=== EXERCISE MATERIAL ===
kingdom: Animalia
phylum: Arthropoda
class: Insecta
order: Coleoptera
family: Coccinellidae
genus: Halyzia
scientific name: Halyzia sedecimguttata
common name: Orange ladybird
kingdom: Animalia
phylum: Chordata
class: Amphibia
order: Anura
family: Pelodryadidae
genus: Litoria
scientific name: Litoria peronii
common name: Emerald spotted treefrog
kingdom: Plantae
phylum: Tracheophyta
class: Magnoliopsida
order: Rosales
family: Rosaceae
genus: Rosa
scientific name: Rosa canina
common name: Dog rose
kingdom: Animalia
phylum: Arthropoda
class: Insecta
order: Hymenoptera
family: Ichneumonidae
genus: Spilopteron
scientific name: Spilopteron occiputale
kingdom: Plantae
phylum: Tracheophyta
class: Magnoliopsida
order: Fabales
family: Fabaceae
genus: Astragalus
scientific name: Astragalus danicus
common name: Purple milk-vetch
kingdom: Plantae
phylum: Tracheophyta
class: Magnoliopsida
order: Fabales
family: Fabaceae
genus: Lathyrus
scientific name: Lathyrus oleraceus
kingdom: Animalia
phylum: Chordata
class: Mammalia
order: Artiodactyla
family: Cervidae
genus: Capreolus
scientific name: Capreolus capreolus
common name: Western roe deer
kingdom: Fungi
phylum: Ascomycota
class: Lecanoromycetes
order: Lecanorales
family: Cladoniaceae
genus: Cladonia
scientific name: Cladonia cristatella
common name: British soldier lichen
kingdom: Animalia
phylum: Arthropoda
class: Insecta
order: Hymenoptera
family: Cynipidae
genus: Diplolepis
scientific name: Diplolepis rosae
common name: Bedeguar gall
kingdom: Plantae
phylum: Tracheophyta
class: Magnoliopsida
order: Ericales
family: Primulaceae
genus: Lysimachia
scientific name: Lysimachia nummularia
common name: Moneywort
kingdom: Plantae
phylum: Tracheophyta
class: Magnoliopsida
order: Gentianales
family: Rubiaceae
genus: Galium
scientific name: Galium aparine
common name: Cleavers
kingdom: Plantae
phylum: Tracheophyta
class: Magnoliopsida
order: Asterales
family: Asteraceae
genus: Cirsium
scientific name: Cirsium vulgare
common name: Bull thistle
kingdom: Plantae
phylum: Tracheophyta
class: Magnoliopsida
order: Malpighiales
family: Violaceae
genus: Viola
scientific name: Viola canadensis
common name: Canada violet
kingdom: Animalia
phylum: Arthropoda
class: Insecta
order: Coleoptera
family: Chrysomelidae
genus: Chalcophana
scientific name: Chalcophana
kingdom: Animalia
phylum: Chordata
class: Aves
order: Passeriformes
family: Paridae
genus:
===
Reproduce the records above verbatim, from their first line through the line containing "family: Rubiaceae", with that line included.

**EXERCISE SOLUTION:**
kingdom: Animalia
phylum: Arthropoda
class: Insecta
order: Coleoptera
family: Coccinellidae
genus: Halyzia
scientific name: Halyzia sedecimguttata
common name: Orange ladybird
kingdom: Animalia
phylum: Chordata
class: Amphibia
order: Anura
family: Pelodryadidae
genus: Litoria
scientific name: Litoria peronii
common name: Emerald spotted treefrog
kingdom: Plantae
phylum: Tracheophyta
class: Magnoliopsida
order: Rosales
family: Rosaceae
genus: Rosa
scientific name: Rosa canina
common name: Dog rose
kingdom: Animalia
phylum: Arthropoda
class: Insecta
order: Hymenoptera
family: Ichneumonidae
genus: Spilopteron
scientific name: Spilopteron occiputale
kingdom: Plantae
phylum: Tracheophyta
class: Magnoliopsida
order: Fabales
family: Fabaceae
genus: Astragalus
scientific name: Astragalus danicus
common name: Purple milk-vetch
kingdom: Plantae
phylum: Tracheophyta
class: Magnoliopsida
order: Fabales
family: Fabaceae
genus: Lathyrus
scientific name: Lathyrus oleraceus
kingdom: Animalia
phylum: Chordata
class: Mammalia
order: Artiodactyla
family: Cervidae
genus: Capreolus
scientific name: Capreolus capreolus
common name: Western roe deer
kingdom: Fungi
phylum: Ascomycota
class: Lecanoromycetes
order: Lecanorales
family: Cladoniaceae
genus: Cladonia
scientific name: Cladonia cristatella
common name: British soldier lichen
kingdom: Animalia
phylum: Arthropoda
class: Insecta
order: Hymenoptera
family: Cynipidae
genus: Diplolepis
scientific name: Diplolepis rosae
common name: Bedeguar gall
kingdom: Plantae
phylum: Tracheophyta
class: Magnoliopsida
order: Ericales
family: Primulaceae
genus: Lysimachia
scientific name: Lysimachia nummularia
common name: Moneywort
kingdom: Plantae
phylum: Tracheophyta
class: Magnoliopsida
order: Gentianales
family: Rubiaceae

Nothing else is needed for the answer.